_DATA RECORDS_
= = =

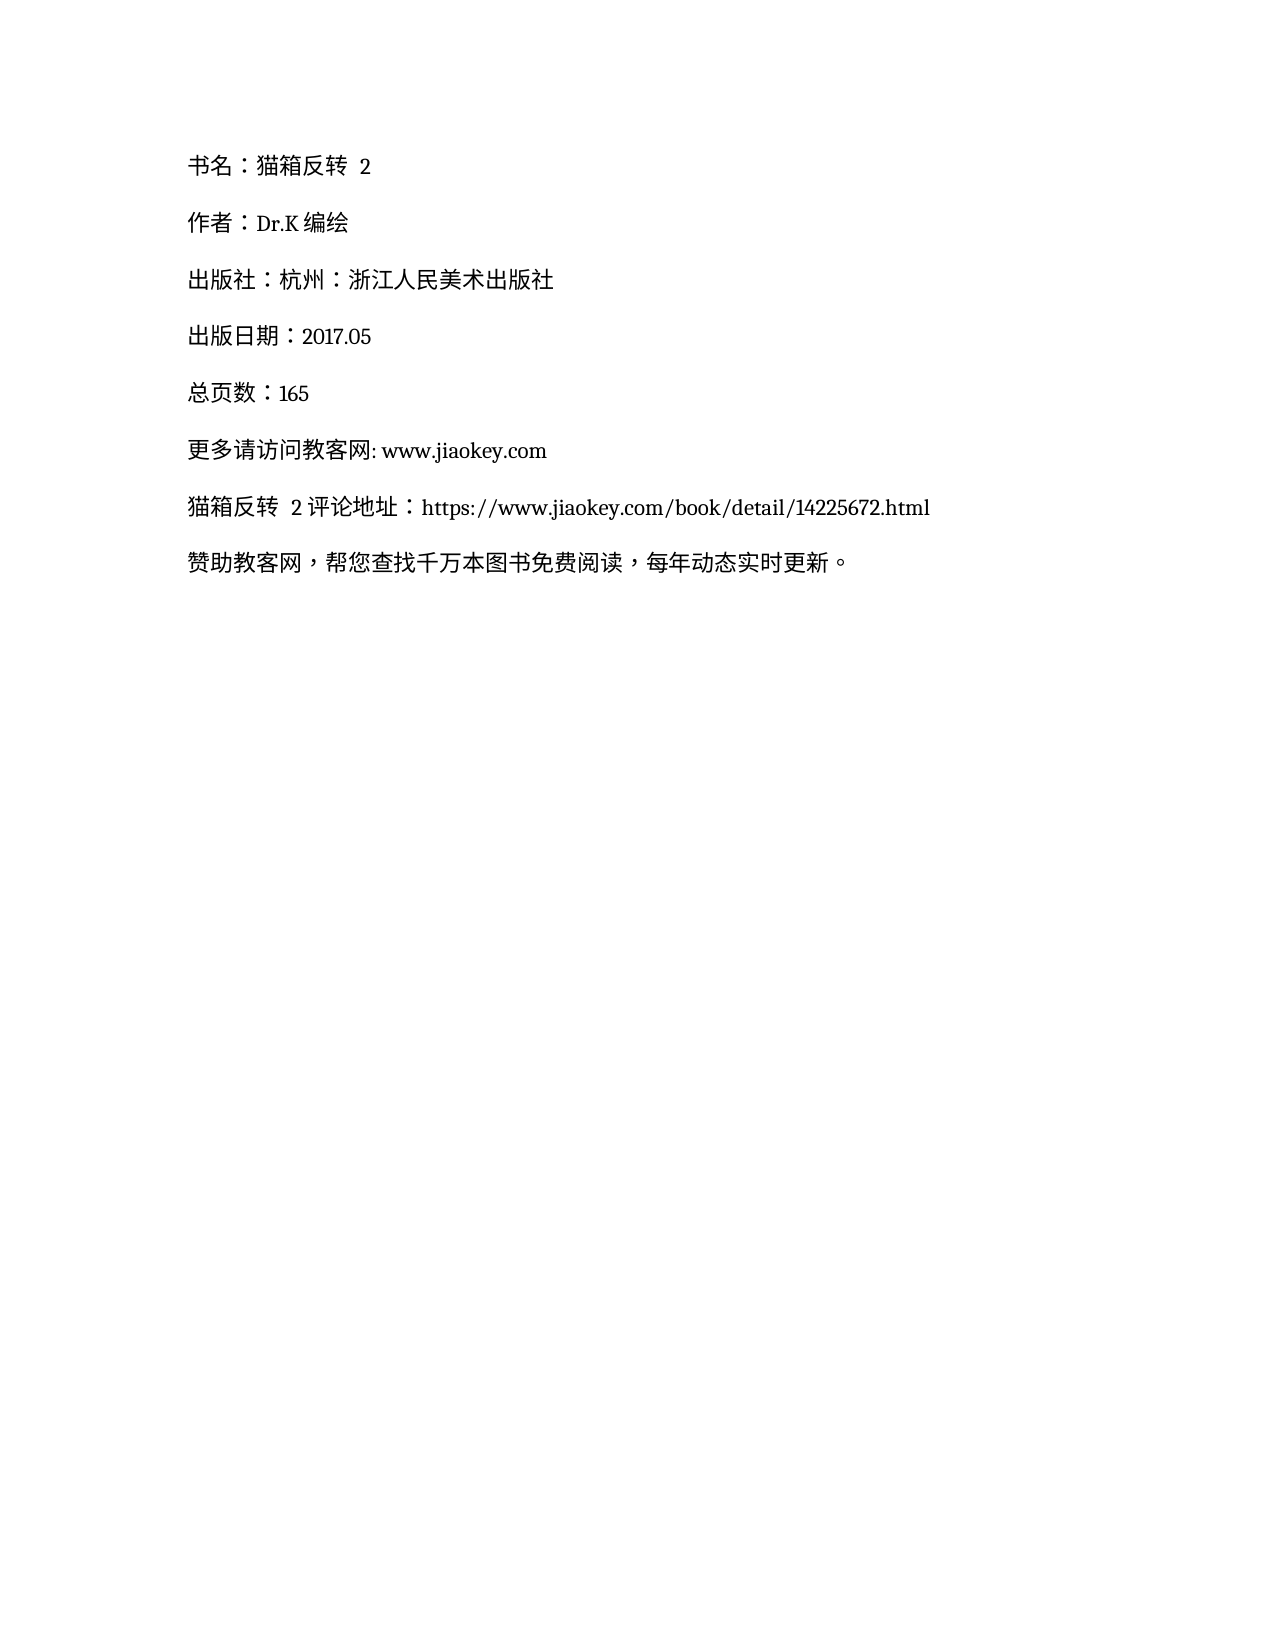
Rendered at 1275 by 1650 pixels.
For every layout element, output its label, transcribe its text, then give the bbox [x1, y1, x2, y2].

text 总页数：165 [187, 377, 1087, 408]
text 作者：Dr.K编绘 [187, 207, 1087, 238]
text 出版社：杭州：浙江人民美术出版社 [187, 263, 1087, 295]
text 更多请访问教客网: www.jiaokey.com [187, 434, 1087, 465]
text 猫箱反转 2 评论地址：https://www.jiaokey.com/book/detail/14225672.html [187, 491, 1087, 522]
text 出版日期：2017.05 [187, 320, 1087, 352]
text 书名：猫箱反转 2 [187, 150, 1087, 181]
text 赞助教客网，帮您查找千万本图书免费阅读，每年动态实时更新。 [187, 547, 1087, 579]
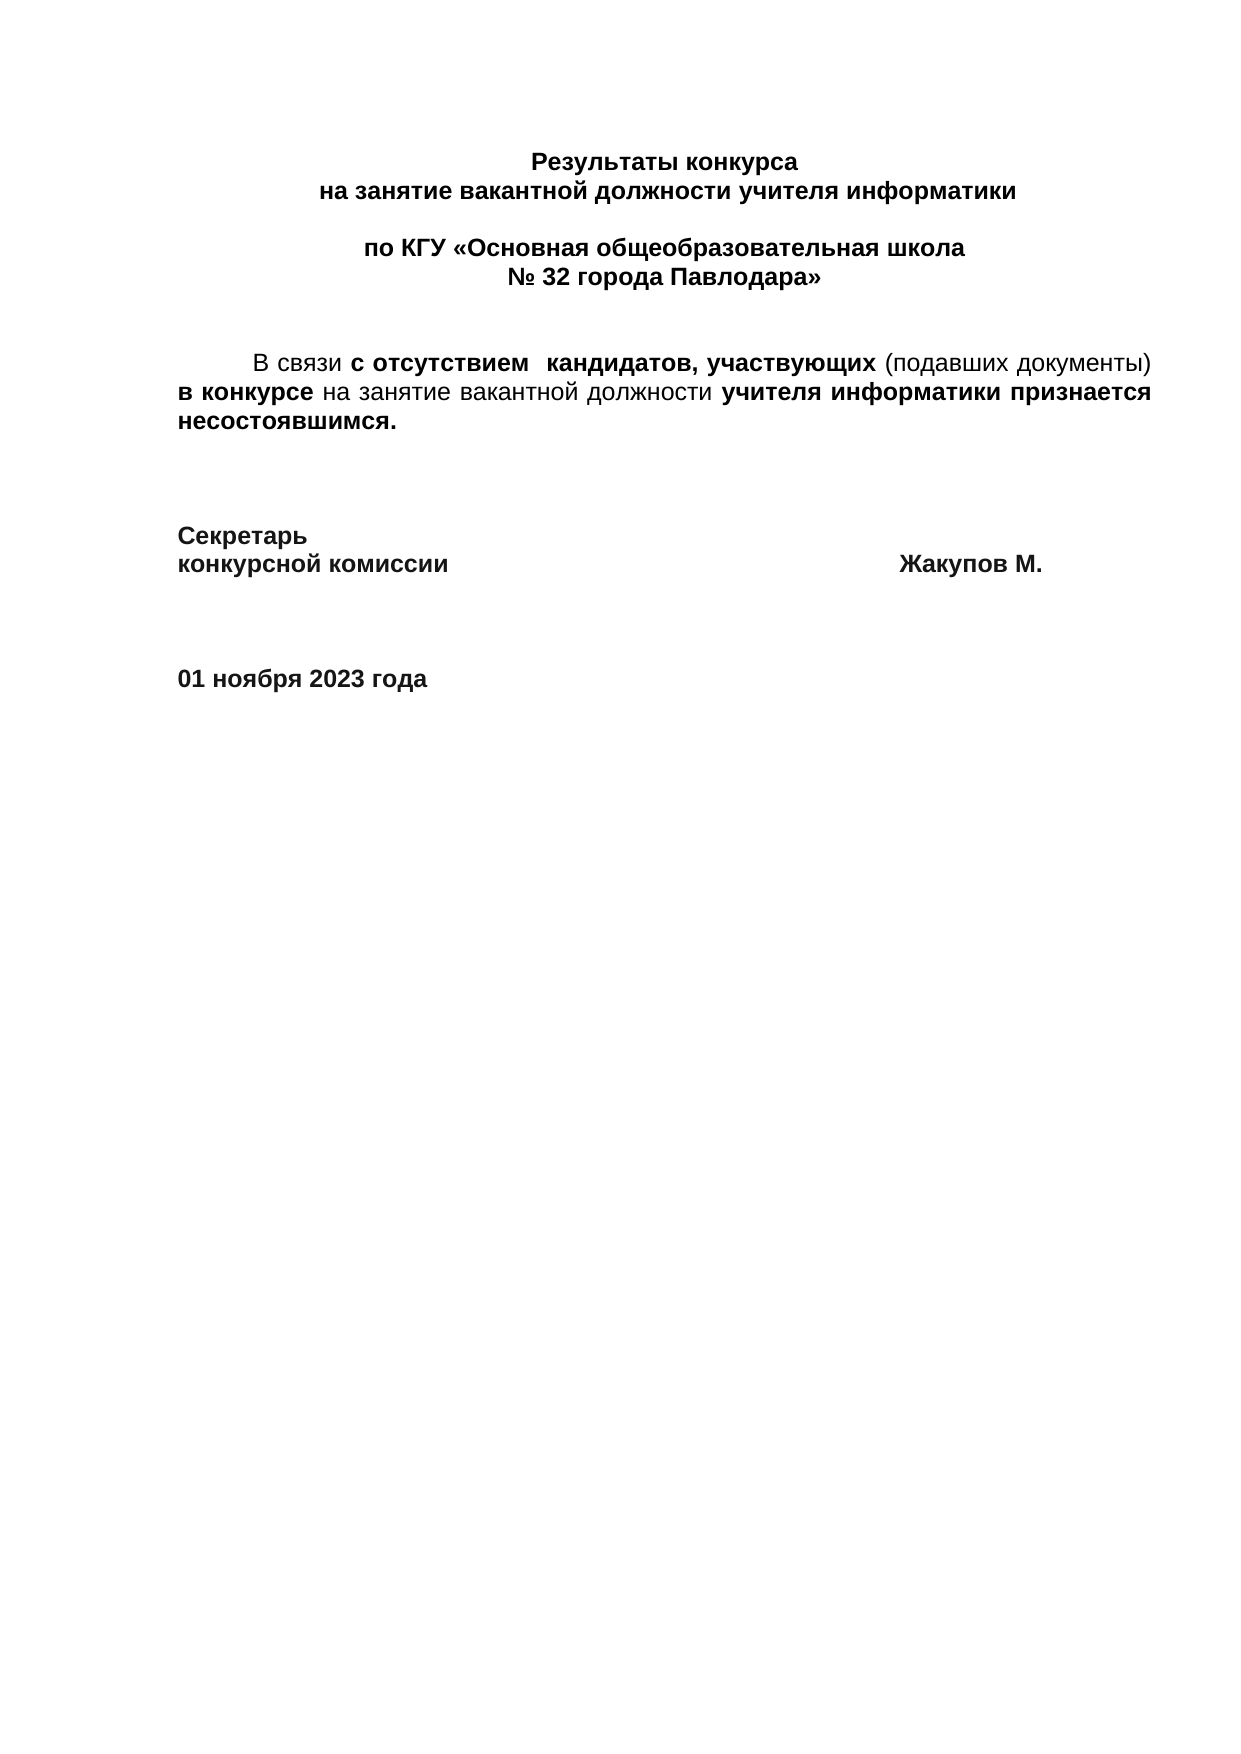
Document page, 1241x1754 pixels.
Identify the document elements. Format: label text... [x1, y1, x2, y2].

= = =

_WHAT TO WORK ON_
Go through the lines above. Select every one that has the string "pixels".

_COMPLETED EXERCISE_
Rendered at 1275 by 1650 pixels.
Document page, 1241x1754 pixels.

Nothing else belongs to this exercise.